> YOUR GOAL:
Range to output from the entries below: the line containing "Table 1. The Alicona" through the line containing "Figure 13. Box". Set it down exactly, ends included, nothing else.

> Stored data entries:

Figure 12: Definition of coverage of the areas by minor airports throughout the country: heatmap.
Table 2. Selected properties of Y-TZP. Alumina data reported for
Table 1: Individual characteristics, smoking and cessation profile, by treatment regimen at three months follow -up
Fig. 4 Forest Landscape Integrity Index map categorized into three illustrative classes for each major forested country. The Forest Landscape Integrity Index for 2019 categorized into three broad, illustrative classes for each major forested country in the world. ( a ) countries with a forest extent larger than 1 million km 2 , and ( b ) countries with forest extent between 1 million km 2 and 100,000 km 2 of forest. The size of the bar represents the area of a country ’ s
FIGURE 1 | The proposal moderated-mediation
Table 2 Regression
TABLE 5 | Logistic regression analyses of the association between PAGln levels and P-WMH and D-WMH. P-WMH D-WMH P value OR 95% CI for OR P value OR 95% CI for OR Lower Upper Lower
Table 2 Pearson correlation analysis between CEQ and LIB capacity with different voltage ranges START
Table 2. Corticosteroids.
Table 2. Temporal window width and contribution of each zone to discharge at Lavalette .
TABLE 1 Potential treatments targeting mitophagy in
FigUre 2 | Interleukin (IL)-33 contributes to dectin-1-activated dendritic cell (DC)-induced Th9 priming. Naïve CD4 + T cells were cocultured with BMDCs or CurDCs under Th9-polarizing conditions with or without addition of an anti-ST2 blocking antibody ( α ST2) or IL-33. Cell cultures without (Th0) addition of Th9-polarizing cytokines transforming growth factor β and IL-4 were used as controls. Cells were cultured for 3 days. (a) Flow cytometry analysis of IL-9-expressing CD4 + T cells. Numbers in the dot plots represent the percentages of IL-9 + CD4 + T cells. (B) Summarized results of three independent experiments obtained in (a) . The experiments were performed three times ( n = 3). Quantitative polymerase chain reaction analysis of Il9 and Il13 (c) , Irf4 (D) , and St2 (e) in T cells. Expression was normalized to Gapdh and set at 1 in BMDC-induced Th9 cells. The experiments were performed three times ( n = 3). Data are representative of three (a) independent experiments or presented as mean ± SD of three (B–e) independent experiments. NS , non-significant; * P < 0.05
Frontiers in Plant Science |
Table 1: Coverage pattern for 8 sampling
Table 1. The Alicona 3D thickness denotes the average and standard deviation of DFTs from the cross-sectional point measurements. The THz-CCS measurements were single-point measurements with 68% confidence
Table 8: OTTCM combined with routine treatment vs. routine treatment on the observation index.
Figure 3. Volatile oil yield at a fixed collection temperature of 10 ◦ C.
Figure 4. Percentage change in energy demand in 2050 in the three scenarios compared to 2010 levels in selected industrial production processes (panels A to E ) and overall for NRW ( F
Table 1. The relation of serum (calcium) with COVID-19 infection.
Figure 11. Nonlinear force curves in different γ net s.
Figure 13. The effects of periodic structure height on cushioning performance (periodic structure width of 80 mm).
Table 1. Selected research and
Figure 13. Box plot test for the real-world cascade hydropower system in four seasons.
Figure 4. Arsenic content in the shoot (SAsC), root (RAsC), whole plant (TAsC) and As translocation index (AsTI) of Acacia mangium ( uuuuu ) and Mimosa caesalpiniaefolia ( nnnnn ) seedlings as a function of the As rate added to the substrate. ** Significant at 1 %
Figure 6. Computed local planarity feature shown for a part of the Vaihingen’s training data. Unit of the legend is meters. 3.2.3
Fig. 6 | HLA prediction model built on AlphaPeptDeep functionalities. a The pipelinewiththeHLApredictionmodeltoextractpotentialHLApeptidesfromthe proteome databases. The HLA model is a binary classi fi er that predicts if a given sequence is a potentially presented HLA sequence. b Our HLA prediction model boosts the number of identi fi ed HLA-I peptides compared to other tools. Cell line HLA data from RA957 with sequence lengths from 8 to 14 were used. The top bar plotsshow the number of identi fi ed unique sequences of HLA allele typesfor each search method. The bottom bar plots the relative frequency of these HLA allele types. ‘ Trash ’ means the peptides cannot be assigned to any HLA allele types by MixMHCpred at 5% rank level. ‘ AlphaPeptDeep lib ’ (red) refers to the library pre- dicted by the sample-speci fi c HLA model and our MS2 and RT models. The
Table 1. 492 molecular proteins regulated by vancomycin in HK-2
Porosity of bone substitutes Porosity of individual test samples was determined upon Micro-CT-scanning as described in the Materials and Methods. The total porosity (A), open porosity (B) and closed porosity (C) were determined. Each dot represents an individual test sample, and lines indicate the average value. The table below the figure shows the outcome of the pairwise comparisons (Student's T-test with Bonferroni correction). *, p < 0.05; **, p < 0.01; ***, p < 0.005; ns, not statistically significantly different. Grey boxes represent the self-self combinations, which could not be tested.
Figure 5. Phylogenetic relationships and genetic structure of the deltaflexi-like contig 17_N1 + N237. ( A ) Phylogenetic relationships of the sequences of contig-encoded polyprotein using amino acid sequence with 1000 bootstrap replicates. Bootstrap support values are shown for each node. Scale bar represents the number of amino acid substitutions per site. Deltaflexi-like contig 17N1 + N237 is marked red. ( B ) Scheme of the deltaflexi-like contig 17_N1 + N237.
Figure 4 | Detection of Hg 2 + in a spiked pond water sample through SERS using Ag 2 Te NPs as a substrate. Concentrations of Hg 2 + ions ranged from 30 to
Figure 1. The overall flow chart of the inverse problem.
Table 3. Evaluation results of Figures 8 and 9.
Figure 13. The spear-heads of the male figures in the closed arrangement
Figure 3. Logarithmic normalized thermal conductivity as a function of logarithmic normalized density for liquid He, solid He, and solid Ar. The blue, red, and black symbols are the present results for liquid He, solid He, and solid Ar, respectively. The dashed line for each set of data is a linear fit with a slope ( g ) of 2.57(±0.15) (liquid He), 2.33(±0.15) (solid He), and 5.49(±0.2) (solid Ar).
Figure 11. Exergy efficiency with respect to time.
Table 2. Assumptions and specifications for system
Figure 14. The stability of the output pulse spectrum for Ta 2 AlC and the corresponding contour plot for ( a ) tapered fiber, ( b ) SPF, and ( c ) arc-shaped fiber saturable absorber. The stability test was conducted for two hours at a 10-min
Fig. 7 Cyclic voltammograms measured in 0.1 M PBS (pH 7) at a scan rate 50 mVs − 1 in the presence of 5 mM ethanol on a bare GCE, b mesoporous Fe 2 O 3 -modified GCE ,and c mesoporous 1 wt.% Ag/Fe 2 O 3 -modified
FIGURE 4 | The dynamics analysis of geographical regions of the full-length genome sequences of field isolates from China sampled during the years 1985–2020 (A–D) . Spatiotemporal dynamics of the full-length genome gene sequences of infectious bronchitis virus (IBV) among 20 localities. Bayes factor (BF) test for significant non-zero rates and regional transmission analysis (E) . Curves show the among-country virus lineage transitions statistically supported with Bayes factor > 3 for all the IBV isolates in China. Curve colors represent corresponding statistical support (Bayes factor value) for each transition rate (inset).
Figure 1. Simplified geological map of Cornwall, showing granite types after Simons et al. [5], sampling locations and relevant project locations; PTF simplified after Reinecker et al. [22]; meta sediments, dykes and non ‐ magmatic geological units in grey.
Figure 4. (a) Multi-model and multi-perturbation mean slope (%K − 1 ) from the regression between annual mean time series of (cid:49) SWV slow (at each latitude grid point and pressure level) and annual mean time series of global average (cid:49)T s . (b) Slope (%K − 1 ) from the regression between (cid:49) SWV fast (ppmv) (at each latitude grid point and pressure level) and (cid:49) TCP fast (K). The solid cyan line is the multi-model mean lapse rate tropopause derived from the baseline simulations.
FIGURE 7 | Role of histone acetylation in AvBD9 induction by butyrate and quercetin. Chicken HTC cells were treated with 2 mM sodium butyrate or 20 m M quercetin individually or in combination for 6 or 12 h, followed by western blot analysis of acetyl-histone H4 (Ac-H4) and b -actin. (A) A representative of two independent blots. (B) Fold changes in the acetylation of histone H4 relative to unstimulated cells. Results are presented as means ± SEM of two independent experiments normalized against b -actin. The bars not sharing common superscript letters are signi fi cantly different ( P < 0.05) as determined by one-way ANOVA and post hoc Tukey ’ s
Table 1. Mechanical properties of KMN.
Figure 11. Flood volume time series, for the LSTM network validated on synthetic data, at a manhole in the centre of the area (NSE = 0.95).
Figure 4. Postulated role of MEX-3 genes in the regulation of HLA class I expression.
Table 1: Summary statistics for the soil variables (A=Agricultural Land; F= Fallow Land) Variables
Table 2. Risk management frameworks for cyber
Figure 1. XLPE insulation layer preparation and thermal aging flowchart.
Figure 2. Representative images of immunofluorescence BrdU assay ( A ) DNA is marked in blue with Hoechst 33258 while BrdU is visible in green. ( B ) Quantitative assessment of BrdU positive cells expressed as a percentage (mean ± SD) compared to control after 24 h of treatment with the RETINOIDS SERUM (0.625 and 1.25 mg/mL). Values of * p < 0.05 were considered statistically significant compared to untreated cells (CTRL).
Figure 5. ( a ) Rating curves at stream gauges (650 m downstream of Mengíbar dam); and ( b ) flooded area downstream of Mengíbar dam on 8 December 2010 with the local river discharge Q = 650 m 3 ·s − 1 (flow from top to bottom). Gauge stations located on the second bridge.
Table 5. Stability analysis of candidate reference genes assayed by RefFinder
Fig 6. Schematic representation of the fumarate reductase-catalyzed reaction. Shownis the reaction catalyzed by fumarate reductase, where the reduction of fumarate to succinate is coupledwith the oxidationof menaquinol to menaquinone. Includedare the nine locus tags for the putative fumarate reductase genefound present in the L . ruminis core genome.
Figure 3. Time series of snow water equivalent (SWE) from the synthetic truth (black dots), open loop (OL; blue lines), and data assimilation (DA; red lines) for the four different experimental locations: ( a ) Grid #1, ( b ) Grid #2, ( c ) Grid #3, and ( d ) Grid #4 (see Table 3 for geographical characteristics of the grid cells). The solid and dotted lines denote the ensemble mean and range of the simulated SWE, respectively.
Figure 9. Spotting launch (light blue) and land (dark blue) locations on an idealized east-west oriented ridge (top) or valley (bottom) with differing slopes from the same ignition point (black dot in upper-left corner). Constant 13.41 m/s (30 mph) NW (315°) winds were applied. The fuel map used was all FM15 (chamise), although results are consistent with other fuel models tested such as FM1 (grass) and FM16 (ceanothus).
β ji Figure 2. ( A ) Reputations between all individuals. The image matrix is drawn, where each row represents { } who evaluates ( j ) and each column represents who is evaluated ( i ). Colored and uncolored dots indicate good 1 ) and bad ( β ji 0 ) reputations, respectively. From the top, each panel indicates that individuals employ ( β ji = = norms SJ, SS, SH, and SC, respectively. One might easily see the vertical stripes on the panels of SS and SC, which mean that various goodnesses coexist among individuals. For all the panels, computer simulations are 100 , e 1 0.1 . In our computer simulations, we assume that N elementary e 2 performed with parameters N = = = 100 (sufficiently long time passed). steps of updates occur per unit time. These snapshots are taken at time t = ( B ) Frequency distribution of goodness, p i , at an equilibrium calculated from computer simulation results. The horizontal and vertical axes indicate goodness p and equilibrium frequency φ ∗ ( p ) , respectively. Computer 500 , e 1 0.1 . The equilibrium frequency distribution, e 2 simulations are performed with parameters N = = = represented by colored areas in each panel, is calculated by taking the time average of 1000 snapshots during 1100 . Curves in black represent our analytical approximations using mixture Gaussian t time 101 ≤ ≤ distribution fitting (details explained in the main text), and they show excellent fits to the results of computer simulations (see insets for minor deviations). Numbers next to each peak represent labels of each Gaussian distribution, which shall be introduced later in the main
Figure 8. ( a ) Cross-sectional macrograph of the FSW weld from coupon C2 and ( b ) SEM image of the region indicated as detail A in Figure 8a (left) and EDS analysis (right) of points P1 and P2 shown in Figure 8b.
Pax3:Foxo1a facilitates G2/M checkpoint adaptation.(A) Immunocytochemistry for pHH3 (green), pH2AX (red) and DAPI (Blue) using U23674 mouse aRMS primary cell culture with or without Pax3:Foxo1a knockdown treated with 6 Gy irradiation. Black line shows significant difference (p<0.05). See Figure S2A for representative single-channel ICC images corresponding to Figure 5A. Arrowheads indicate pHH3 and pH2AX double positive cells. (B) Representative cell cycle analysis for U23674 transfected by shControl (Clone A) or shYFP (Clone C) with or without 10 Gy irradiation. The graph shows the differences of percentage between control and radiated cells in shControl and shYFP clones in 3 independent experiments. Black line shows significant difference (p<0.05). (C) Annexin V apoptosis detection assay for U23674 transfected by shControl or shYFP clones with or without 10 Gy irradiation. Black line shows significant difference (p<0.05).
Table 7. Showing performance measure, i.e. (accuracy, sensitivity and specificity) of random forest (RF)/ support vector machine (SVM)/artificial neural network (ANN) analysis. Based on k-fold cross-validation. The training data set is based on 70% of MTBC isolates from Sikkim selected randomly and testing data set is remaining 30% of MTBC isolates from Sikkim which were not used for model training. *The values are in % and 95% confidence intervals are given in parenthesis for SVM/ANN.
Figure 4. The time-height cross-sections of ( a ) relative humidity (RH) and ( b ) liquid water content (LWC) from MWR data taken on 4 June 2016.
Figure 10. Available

> ANSWER SPACE:
Table 1. The Alicona 3D thickness denotes the average and standard deviation of DFTs from the cross-sectional point measurements. The THz-CCS measurements were single-point measurements with 68% confidence
Table 8: OTTCM combined with routine treatment vs. routine treatment on the observation index.
Figure 3. Volatile oil yield at a fixed collection temperature of 10 ◦ C.
Figure 4. Percentage change in energy demand in 2050 in the three scenarios compared to 2010 levels in selected industrial production processes (panels A to E ) and overall for NRW ( F
Table 1. The relation of serum (calcium) with COVID-19 infection.
Figure 11. Nonlinear force curves in different γ net s.
Figure 13. The effects of periodic structure height on cushioning performance (periodic structure width of 80 mm).
Table 1. Selected research and
Figure 13. Box plot test for the real-world cascade hydropower system in four seasons.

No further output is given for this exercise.